Understanding Kafka Cluster Membership: How Brokers Join and Leave the Cluster
In this article, I want to show how does Zookeeper keeps track of broker registering, leaving by leveraging the logs.
The complete code scripts are available on my GitHub repository.
We will see how the first broker is set as being the Controller and also see how the partition leadership is being operated.
First step
The first command we have to run is docker compose up -d
which will launch our zookeeper service and our 3 kafka brokers.
Controller election
When launching our services, intituively we could think broker 1 will be the controller.
In fact, this is not the case.
Looking at the respective kafka broker logs, we see that it is all about the broker who first successfully creates the zookeeper node (znode): you are right, this is a race!
broker 3 log:
[2025-07-17 18:14:11,261] INFO [Controller id=3] 3 successfully elected as the controller.Epoch incremented to 1 and epoch zk version is now 1 (kafka.controller.KafkaController)
broker 1 log:
[2025-07-17 18:14:11,277] DEBUG [Controller id=1] Broker 3 was elected as controller instead of broker 1 (kafka.controller.KafkaController)
broker 2 log:
[2025-07-17 18:14:11,300] DEBUG [Controller id=2] Broker 3 was elected as controller instead of broker 2 (kafka.controller.KafkaController)
We can see it only was a matter of milliseconds (ms):
- broker 3 created the znode at 18:14:11,261
- broker 1 tried to create it at 18:14:11,277
- broker 2 tried to create it at 18:14:11,300
This is also verified on the /controller
namespace on zookeeper
Partition leadership
On the docker compose
file, set the variable KAFKA_OFFSETS_TOPIC_REPLICATION_FACTOR
to 3
to ensure availability.
Step 1: Create a topic with replication=3, partition=3
then, run this command to create my-test-topic
with a replication-factor
of 3
to ensure each partition of the kafka topic will be replicated to 3 brokers.
partitions
of 3
means that the topic’s data will be split in 3 separate partition who will be distributed to brokers evenly. Since we have 3 brokers and 3 partitions, each broker will have 1 partition.

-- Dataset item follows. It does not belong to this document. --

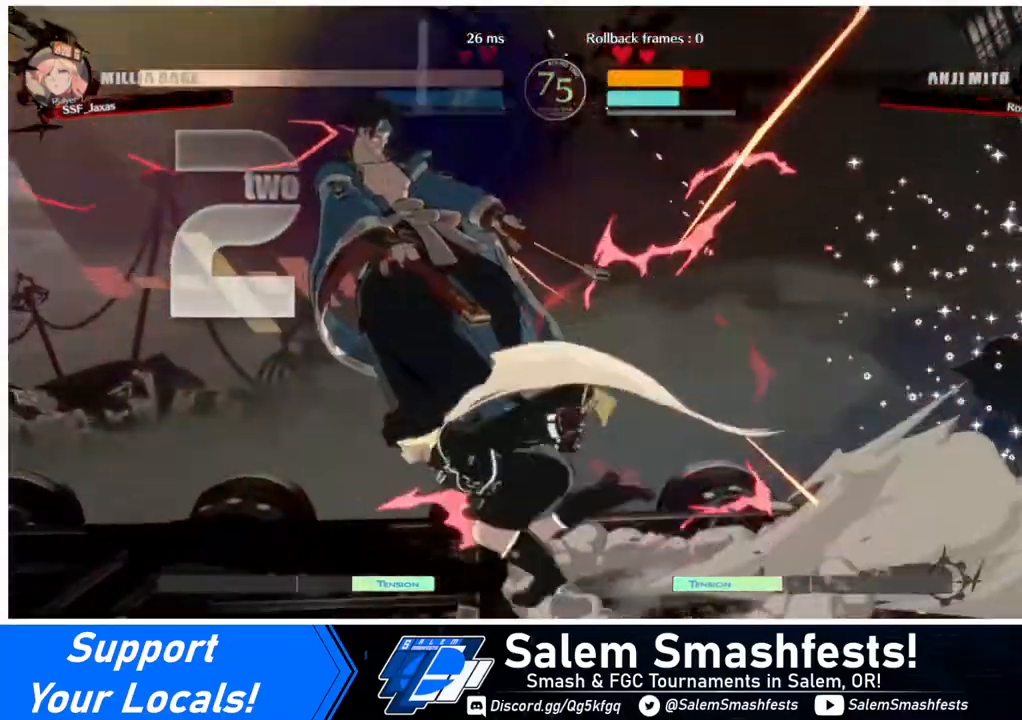
{"buttons": ["DPAD_LEFT"], "events": [[40, "DPAD_LEFT", "up"], [40, "TRIANGLE", "down"], [200, "TRIANGLE", "up"], [520, "DPAD_LEFT", "down"]]}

docker exec -it 07-kafka-internals-cluster-membership-kafka1-1 kafka-topics --create \
--bootstrap-server kafka1:9092 \
--replication-factor 3 \
--partitions 3 \
--topic my-test-topic
Step 2: View partition leadership
docker exec -it 07-kafka-internals-cluster-membership-kafka1-1 kafka-topics --describe \
--bootstrap-server kafka1:9092 \
--topic my-test-topic
This means:
- Partition 0 is led by broker 3.
- Partition 1 is led by broker 1.
- Partition 2 is led by broker 2.
Let’s break down the first line to ensure we understand what happened:
Topic: my-test-topic Partition: 0
Leader: 3
Replicas: 3,1,2
Isr: 3,1,2
- Topic: my-test-topic
- Partition: 0 — this is one of the partitions of the topic
- Leader: 3 — Broker 3 is currently the leader for partition 0:
- Producers send data to this broker for this partition
- Consumers read from this broker for this partition
If broker 3 fails, leadership will move to broker 1 or 2.
Replicas: 3,1,2 — All three brokers store a copy of partition 0:
- Broker 3 (leader)
- Broker 1 (follower)
- Broker 2 (follower)
ISR (In-Sync Replicas): 3,1,2 — All replicas are up-to-date with the leader.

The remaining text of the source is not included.